Mother of malnourished boy Akeem says she can’t manage
Single, pregnant and forced to work
By Samantha Alleyne
Stabroek News
February 6, 2003
The mother of malnourished Akeem Trotman who was found begging in the street and featured in the last Sunday Stabroek says she is overwhelmed as a single working mother of three and would not mind her son going to a home.
Twenty-seven-year-old Melissa Trotman works Monday to Saturday and says she is quite often forced to leave her children unsupervised during the day. She is expecting her fourth child and works eight hours a day at a fish processing factory to support her family.
Living in a one-room shack in the squatting area opposite the Banks DIH Industrial Site, the young mother does not have the support of a man since she and the father of the child she is expecting are separated.
Trotman is the mother of, eight-year-old Casey, six-year-old Akeem and one-year-old Odetta.
Casey goes to school but Akeem who is now in the hospital did not and most times was left on his own. His little sister was sometimes looked after by her grandmother who also lives in the area. Akeem is not the woman’s grandchild so most of the time he would be left to fend for himself. He was picked up by a policeman last week Thursday and brought to this newspaper.
Since Akeem’s story was published there have been many offers of help to the little boy and some persons questioned how his mother could allow a sick child to beg on the streets.
“People say all kinda a ting about me and me children. Some sey they should lass me away somewhere and tek away me children dem. But I does gat to go to work fo mine dem, and I does cook and lef food for them...” Trotman told Stabroek News yesterday.
It was just about 9 am yesterday when this newspaper visited her. Melissa was in the yard feeding Odetta who was sitting in a stroller.
On seeing us Melissa quickly went into her home, not to avoid the reporter but to check on her pot boiling on the stove.
Rushing out to deal with the bundle of clothes she had to wash, the woman seemed a bit hesitant to speak as according to her the publicity was a “little embarrassing.”
She recalled that Akeem had been ill for about four years and whenever he was too ill he would be admitted into the hospital. “Look I does try with dem, Akeem does get medication for he sickness. Look, (going into her home and bringing three bottles of medicine) just the other day I went to the hospital and get this fo him, I does try.”
The young mother said she would usually cook in the morning and leave food for the children and would return in the afternoon.
She pointed out that if she did not work then she would be unable to survive with her children.
She related that when Akeem was left in the day he would wander off on his own instead of staying at home. She also alleged that some children in the neighbourhood would take him out on the road to beg for them given his appearance. “They would carry he on the road and he does beg but then dey does tek away the money.

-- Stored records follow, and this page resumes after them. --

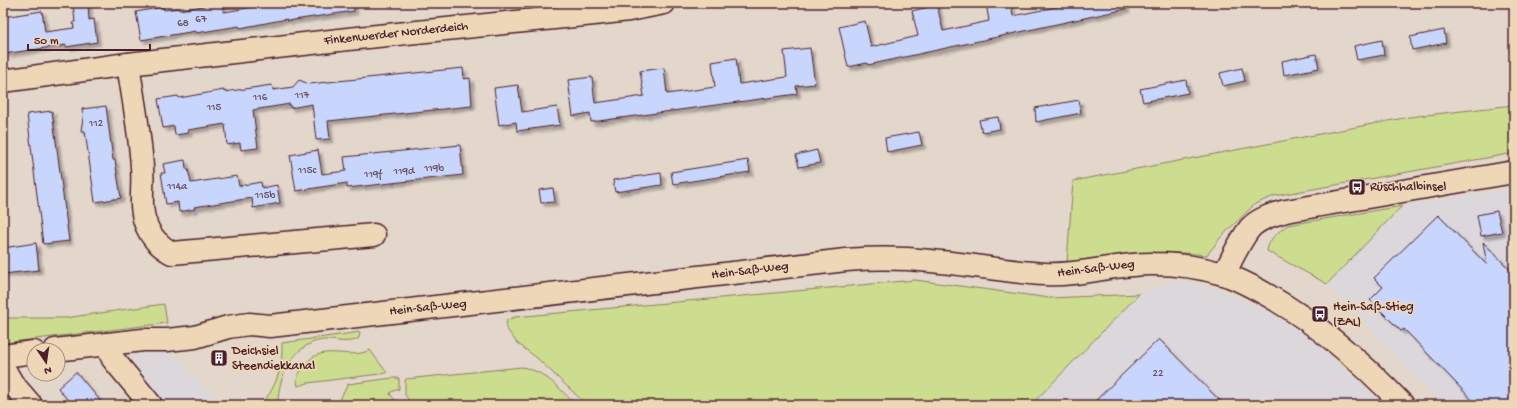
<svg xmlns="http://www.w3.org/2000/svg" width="1517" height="408" font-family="'Gochi Hand',sans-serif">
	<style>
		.built { fill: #dbd7db }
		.green { fill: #cddd90; stroke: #8c7e5e }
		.building { fill: #c8d6fd; stroke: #4a1f2b; filter: url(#shadow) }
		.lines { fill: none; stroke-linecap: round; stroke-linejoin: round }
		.minor-casing { stroke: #4a1f2b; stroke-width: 25 }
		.minor { stroke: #eed7b7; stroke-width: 22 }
		.labels { text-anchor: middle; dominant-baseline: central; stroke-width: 3.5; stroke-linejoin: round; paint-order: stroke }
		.number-label { font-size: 11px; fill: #6a4d60 }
		.street-label { font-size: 13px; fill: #4a1f2b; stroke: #eed7b7 }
		.poi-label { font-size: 13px; fill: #4a1f2b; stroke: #eed7b7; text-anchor: start }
	</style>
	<defs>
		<filter id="shadow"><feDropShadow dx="3.5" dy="3.5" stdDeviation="1" flood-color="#0004"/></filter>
	</defs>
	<rect width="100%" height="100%" fill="#e3d7cc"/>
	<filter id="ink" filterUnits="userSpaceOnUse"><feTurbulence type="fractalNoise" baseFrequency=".025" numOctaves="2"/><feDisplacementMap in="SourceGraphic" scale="8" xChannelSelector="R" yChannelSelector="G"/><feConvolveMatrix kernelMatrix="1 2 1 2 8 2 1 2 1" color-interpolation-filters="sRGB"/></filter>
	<g filter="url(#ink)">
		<g class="built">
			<polygon points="1514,188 1514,405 1443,405 1327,284 1402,206"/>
			<polygon points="1177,280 1217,290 1261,307 1302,330 1384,405 1031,405 1139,294"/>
			<polygon points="171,352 222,405 163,405 133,367 133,358 136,355"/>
		</g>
		<g class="green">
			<polygon points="1514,105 1514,153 1274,196 1255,204 1221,237 1207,255 1183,253 1134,253 1067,262 1073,181 1409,117"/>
			<path d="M1402 206 1327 284 1267 251C1269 238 1278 232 1288 225Z"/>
			<polygon points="915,280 1050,298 1139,294 1031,405 587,405 537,358 517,343 506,328 507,320 515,317"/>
			<polygon points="164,304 167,323 3,343 3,318 65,318"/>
			<path d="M360 332 359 338C350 345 333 339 323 340 294 343 278 377 278 402L273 403 265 400C278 383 283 364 282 343Z"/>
			<path d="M370 350 387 373 308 383 298 386C296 380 298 374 302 369 320 339 347 362 370 350Z"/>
			<path d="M522 367C545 371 560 389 576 405H412L405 395V381L406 379Z"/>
			<polygon points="392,378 399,378 399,389 391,392 390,394 397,403 396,405 337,405 348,384"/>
		</g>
		<g class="building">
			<polygon points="73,3 88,3 89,20 94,19 97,42 66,47 66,45 3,54 3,17 42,11 45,32 74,28 73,22 75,22"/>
			<polygon points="222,3 224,12 260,6 259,3 354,3 354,11 287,21 287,19 240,28 239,26 196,33 196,31 141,40 136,12 163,7 164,10 179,8 179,10"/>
			<polygon points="986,3 1011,3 1013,16 1061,6 1060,3 1126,3 1126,9 868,65 867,63 848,67 839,27 865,21 871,47 918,36 912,11 937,5 943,31 989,21"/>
			<polygon points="1444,30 1446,43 1412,50 1410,37"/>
			<polygon points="1382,40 1384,55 1357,60 1354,46"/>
			<polygon points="810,48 815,84 796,86 797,94 591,122 590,113 573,116 568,80 592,77 595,103 644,96 640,71 664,68 667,94 715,87 712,62 736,58 739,84 787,77 784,51"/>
			<polygon points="1316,54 1319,68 1284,75 1282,61"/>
			<polygon points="463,68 464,79 470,78 472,106 328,121 330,139 316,140 312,104 290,108 290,104 253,110 258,148 241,150 240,143 227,145 225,124 188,130 188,133 175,135 174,126 163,128 158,99 178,96 179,98 224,90 224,92 272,85 273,90 293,87 299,80 309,84"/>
			<polygon points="1242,68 1245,81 1223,86 1220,73"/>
			<polygon points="1186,80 1188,93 1143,102 1140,89"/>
			<polygon points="518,85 522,112 557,107 560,125 517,131 516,122 499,125 494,88"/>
			<polygon points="1079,100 1081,113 1036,122 1035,108"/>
			<polygon points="106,106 113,160 115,160 121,198 95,202 85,131 81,131 83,118 82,109"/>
			<polygon points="52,111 69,241 43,244 27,114"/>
			<polygon points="998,117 1000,129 982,132 979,120"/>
			<polygon points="919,132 922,145 887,152 885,138"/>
			<polygon points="460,145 463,175 347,188 347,183 296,191 290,155 318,150 322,174 346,171 344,157"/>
			<polygon points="817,150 820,163 799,167 796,155"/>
			<polygon points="185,160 186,169 188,169 191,183 237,176 239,186 261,182 262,188 277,185 280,203 253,208 252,198 194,207 195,209 179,212 178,202 166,204 161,173 165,173 163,164"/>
			<polygon points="748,160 750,172 673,184 671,172"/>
			<polygon points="661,173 662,185 615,192 613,180"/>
			<polygon points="553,188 555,202 541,203 539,190"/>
			<polygon points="1497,211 1502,232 1481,236 1477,215"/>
			<polygon points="1438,215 1487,265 1483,242 1514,274 1514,405 1477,405 1404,329 1401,331 1370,300 1383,287 1374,278"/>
			<polygon points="36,243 39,270 3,274 3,248"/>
			<polygon points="1159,339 1224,405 1091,405"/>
			<polygon points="76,372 104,405 72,405 67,399 58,388"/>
		</g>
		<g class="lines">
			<g class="minor-casing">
				<g id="minor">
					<path d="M128 64C133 98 140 133 142 167 144 188 138 207 147 227 152 239 161 247 172 253L374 235"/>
					<polyline points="3,81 128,64 348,39 594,14 629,10 664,3"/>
					<path d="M1224 274C1231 261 1241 238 1251 227 1260 218 1274 214 1286 211L1514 172"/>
					<polyline points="106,344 113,359 151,405"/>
					<path d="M55 350 143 340H167L195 337 228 327 249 324 270 326 846 260C874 258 902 258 931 261 969 264 1007 272 1045 274 1082 276 1117 263 1154 264 1178 264 1200 267 1223 274 1239 279 1255 288 1269 296 1320 325 1363 363 1403 405"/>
					<polyline points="3,356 34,352"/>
					<polyline points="3,367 12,383 31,405"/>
				</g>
			</g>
			<use href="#minor" class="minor"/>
		</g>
	</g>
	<defs>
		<g id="bus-square" transform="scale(0.9)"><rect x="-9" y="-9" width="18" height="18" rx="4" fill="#4a1f2b" stroke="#eed7b7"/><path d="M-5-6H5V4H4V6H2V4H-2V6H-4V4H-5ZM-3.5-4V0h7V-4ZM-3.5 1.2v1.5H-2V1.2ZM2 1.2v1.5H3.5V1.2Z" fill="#fff"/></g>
		<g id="building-square" transform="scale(0.9)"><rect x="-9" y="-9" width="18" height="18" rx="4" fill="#4a1f2b" stroke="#eed7b7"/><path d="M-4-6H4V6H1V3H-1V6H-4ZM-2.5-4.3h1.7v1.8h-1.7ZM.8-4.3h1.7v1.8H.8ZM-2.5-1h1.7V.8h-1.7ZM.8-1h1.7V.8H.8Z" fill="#fff"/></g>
	</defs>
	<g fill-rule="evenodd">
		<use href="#bus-square" x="1357" y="187"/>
		<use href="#bus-square" x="1320" y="314"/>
		<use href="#building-square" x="219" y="358"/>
	</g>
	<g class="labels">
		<g class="number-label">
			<text x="201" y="20">67</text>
			<text x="183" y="24">68</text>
			<text x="302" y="96">117</text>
			<text x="260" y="98">116</text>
			<text x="214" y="108">115</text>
			<text x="96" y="124">112</text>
			<text x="434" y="169">119b</text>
			<text x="307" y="171">115c</text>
			<text x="404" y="172">119d</text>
			<text x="373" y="175">119f</text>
			<text x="177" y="187">114a</text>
			<text x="265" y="196">115b</text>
			<text x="1158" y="374">22</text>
		</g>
		<g class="street-label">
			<text transform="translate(396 34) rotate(-6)">Finkenwerder Norderdeich</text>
			<text transform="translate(1096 269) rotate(-7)">Hein-Saß-Weg</text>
			<text transform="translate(750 271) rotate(-7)">Hein-Saß-Weg</text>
			<text transform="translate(428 308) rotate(-6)">Hein-Saß-Weg</text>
		</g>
		<g class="poi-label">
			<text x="1370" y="187">Rüschhalbinsel</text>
			<text x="1333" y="307">Hein-Saß-Stieg<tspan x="1333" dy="15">(ZAL)</tspan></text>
			<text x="232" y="351">Deichsiel<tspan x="232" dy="15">Steendiekkanal</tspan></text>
		</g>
	</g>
	<rect width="1517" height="408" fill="none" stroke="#eed7b7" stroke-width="16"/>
	<rect x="8" y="8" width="1501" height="392" fill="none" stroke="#4a1f2b" stroke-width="1.5" filter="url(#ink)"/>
	<g transform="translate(46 362) rotate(167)"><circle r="19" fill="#eed7b7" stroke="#ac8d7f"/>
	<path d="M0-3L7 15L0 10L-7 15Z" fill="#4a1f2b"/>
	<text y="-6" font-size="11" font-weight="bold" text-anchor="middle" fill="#4a1f2b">N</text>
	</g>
	<path d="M28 44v6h122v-6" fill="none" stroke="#4a1f2b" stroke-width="2"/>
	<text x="34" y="44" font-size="12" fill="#4a1f2b" stroke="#eed7b7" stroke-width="3" paint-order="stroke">50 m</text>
</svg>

Akeem ent gat to beg. I don’t send he to do dah, is just that I don’t deh around to watch all deh time. When I home he does deh hey with me but is when I gan......”
On Thursday when Akeem was brought to the newspaper, Melissa said she returned home and asked the child’s sister where he was and she told her he had gone out on the road. She learnt that he had $30 which he had dropped and was sent by an adult to look for it and never returned home.
The woman said she searched the entire neighbourhood and when it was nightfall she decided to check the hospital as she suspected someone might have taken him to the institution because of his appearance.
Akeem has told several persons that he does not want to return home and his mother admitted yesterday when she visits the hospital he would sometimes tell the nurses that he does not want to see her.
But according to her it is not because he is ill-treated or physically abused at home. “Who go beat Akeem? He is sick and nobody would want to beat him...” the woman said disclosing that she had been in an abusive relationship but her partner had never hit Akeem. The woman said contrary to some reports her son was not beaten by anyone.
The woman said that there were several people in the area who had taken a liking to her son because of his illness and would often help her out.
She admitted that she could not properly take care of him and said she would not mind him being taken into a home for children. She disclosed that someone had approached her about getting the child into a home and she had agreed.
“Once he in a home where I could go and see he and take things fo him I ent go mine, he need the special help.....And when he get big and feeling better I could get him back.”
Trotman has two other children and one on the way to support so she cannot stay home to look after Akeem full time.
There are several other Akeems out there and this was pointed out by Medical Director of GPHC, Dr Madan Rambarran. He told Stabroek News yesterday that the social worker department of the hospital is investigating the child’s case and would be working along with the Ministry of Human Services & Social Security.